II.
Ma femme était un ange. Un jour que nous étions sur mon lieu de travail et qu’elle était à mes côtés, on reçut la visite d’un immense peintre proche des siens. Je ne le connaissais pas et, au début, j’étais un peu distant. Quand j’appris que c’était un artiste, il m’intéressa. Il rappelait à mon épouse les soirées du passé chez son grand-père où femmes et hommes étaient dans deux salles contiguës mais séparées et où ses tantes jouaient des morceaux inoubliables. Oud, piano et tar et la voix sublime de mon épouse. Elle fut gênée de ses évocations et eut peur de ma réaction. Je souriais.
- La lin la lin, la lin, la lin, fredonnait-il, en jouant virtuellement du piano, en pliant et dépliant ses doigts de vieux fin.
Elle rougissait à mesure qu’il narrait et lui continua en remarquant mon attention.
- Votre épouse était une jeune fille sensible et timide. Sa voix avait un timbre particulier et beaucoup de pureté mais quelque chose lui manquait, de l’ordre de l’art qui s’assume. C’est son éducation rigoriste. Ce n’est pas vraiment une artiste.
Quand il quitta les lieux, elle bafoua qu’il était fou et qu’elle n’avait dû le croiser qu’une fois. C’était que mon épouse pensait que je pouvais la condamner ou mal penser d’elle. En réalité, elle était habitée par la peur de tout et voulait couper court à tout ce qu’elle croyait dérangeant pour la pensée sévère : celle des miens conservateurs mais aussi celle de son père.

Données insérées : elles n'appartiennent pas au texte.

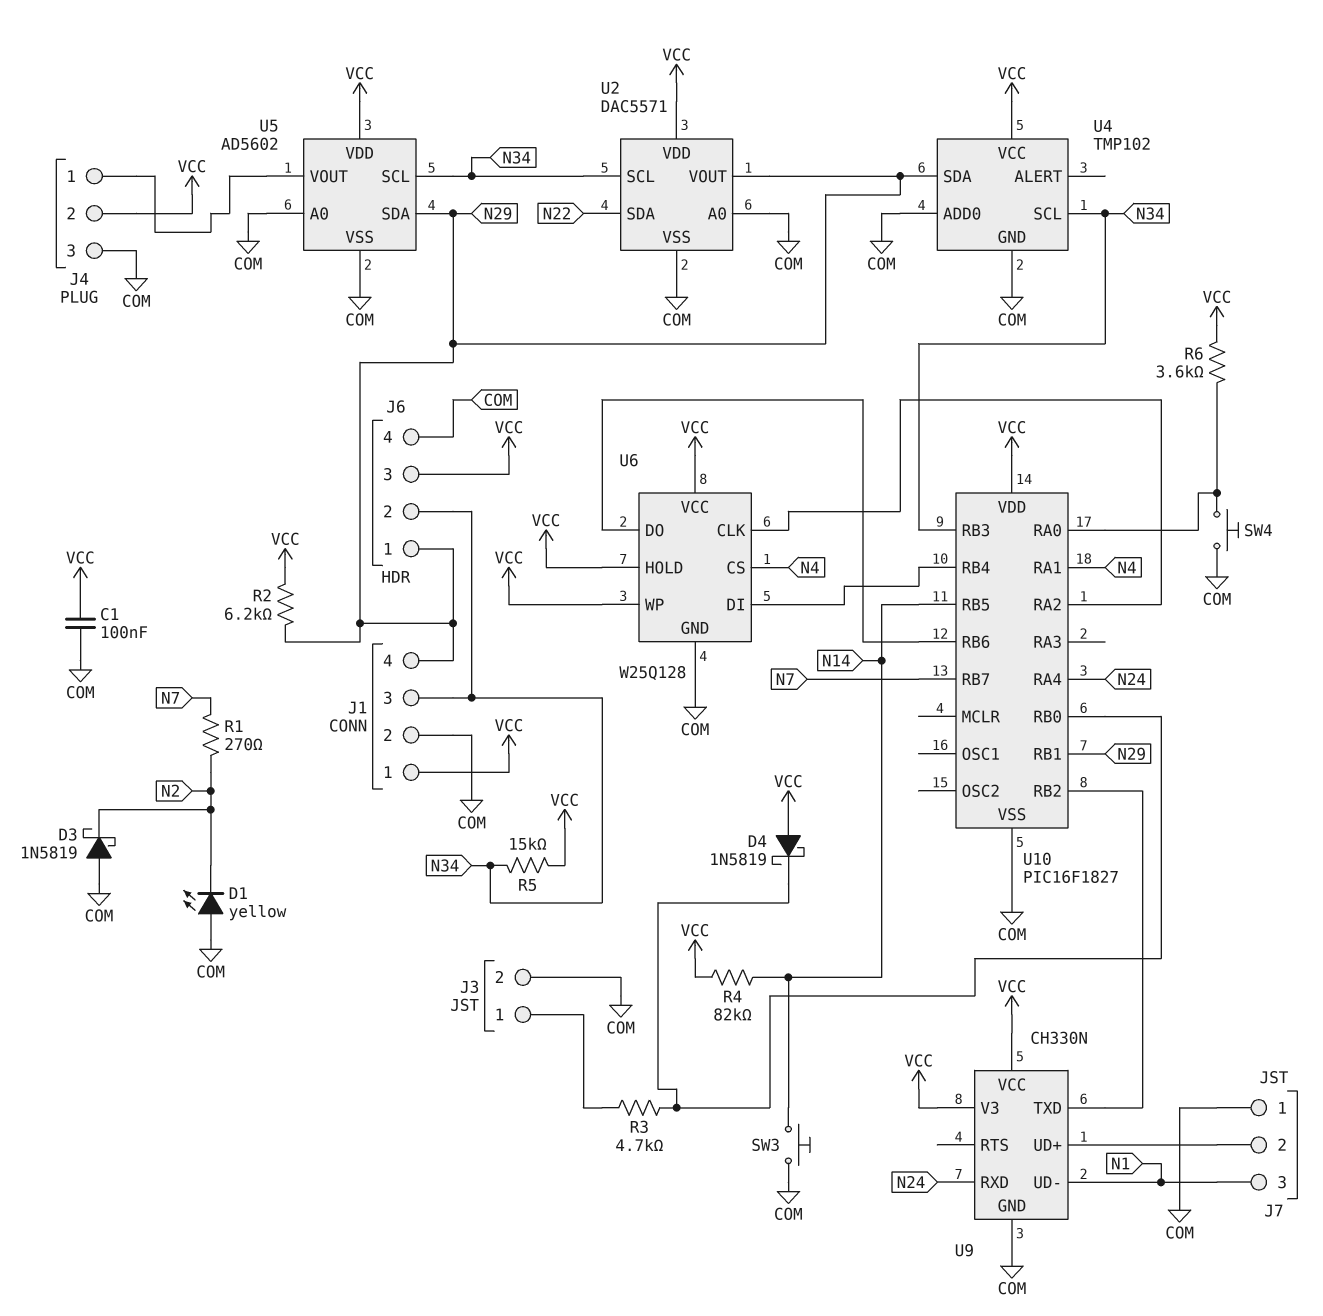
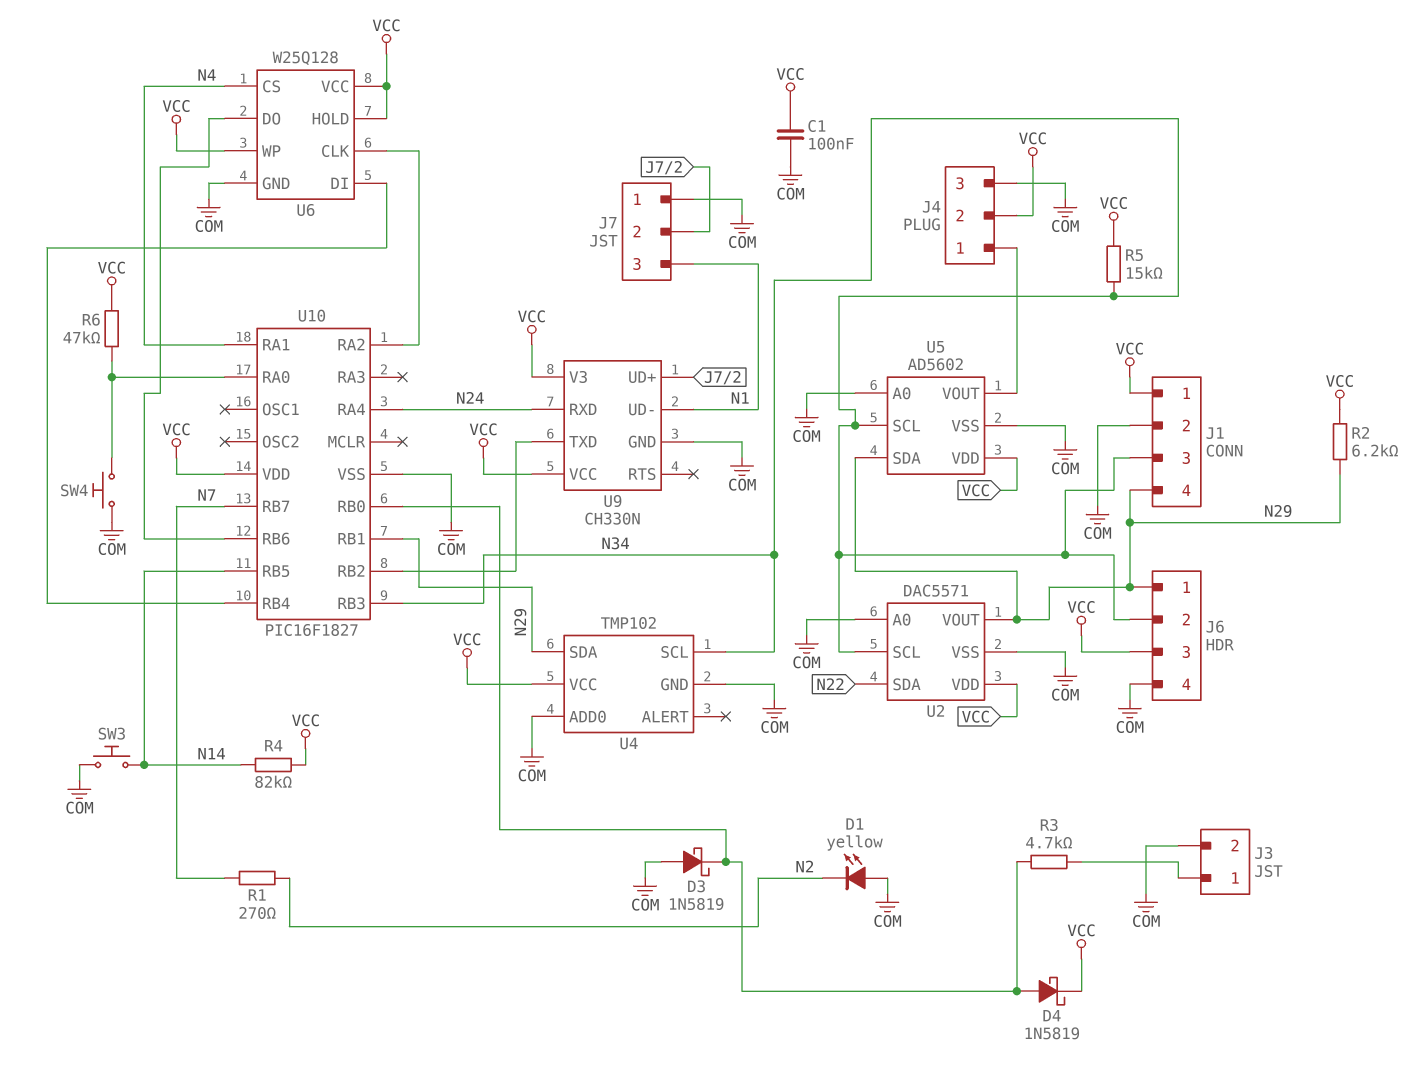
D3: schottky 1N5819 (A COM, K N2) -> schottky 1N5819 (A COM, K U10/RB0)
D4: schottky 1N5819 (A VCC, K U10/RB0) -> schottky 1N5819 (A U10/RB0, K VCC)
R6: 3.6k (U10/RA0, VCC) -> 47k (U10/RA0, VCC)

La musique, c’était chez l’autre grand-père, l’époux de sa grand-mère divorcée à seize ans. Deux mondes. Un, d’obscurité à 17h, un autre, de notes et de mer.
J’aimais ma femme et j’aimais les femmes. Un jour, je lui dis :
- Je crois que mon amour des femmes vient du fait que j’ai été orphelin du père à 6 ans.
Elle me regarda impitoyablement et dit :
- Tu as passé la soirée la bouche pleine. Fruits secs, fruits, salés … Mais que t’arrive-t-il ? Tu ne sais plus te commander ? Femmes et père décédé ? Tu vas arrêter de faire du théâtre, oui ?
Elle fulminait, je riais. Nous avions plus de 25 ans de vie commune.
Un jour d’été torride, alors que nous montions vers notre résidence d’été, et qu’elle avait été chez son dentiste en raison de rages dentaires répétées, elle décida de monter à l’arrière de ma voiture afin de s’y allonger. Elle disait être un peu dans le vague à cause de l’anesthésie et de toute façon, elle avait une peur bleue – encore une – du dentiste.
Un peu avant le début de la petite route de la mer, longeant la gare, une toute jeune femme faisait du stop. Blonde, colorée, en Jean. J’y vis une matière à s’amuser.
- Sobel, il y a une pauvre femme qui fait du stop. Allez on la prend, mesquina*, faisons une bonne action. Elle n’a probablement pas le prix du ticket.
Je me retournai vers mon épouse en riant. Son visage était défait mais ses yeux lançaient des flammes.
- Montez Madame, montez !
- Merci. J’espère que ça ne va pas déranger votre mère, Monsieur !
Votre mère ! Je jubilais. Jamais auto-stoppeuse ne fut autant traitée d’idiote après le rétablissement de ma femme. Blonde rouge, dixit mon épouse, qui fut larguée aux trois-quarts de l’autoroute quand Sobel prit le peu de forme qu’elle avait pour exiger que je la fasse descendre.
Elle avait assisté confortablement allongée à l’arrière de la voiture à un quart d’heure de drague libre des natifs de 26-30.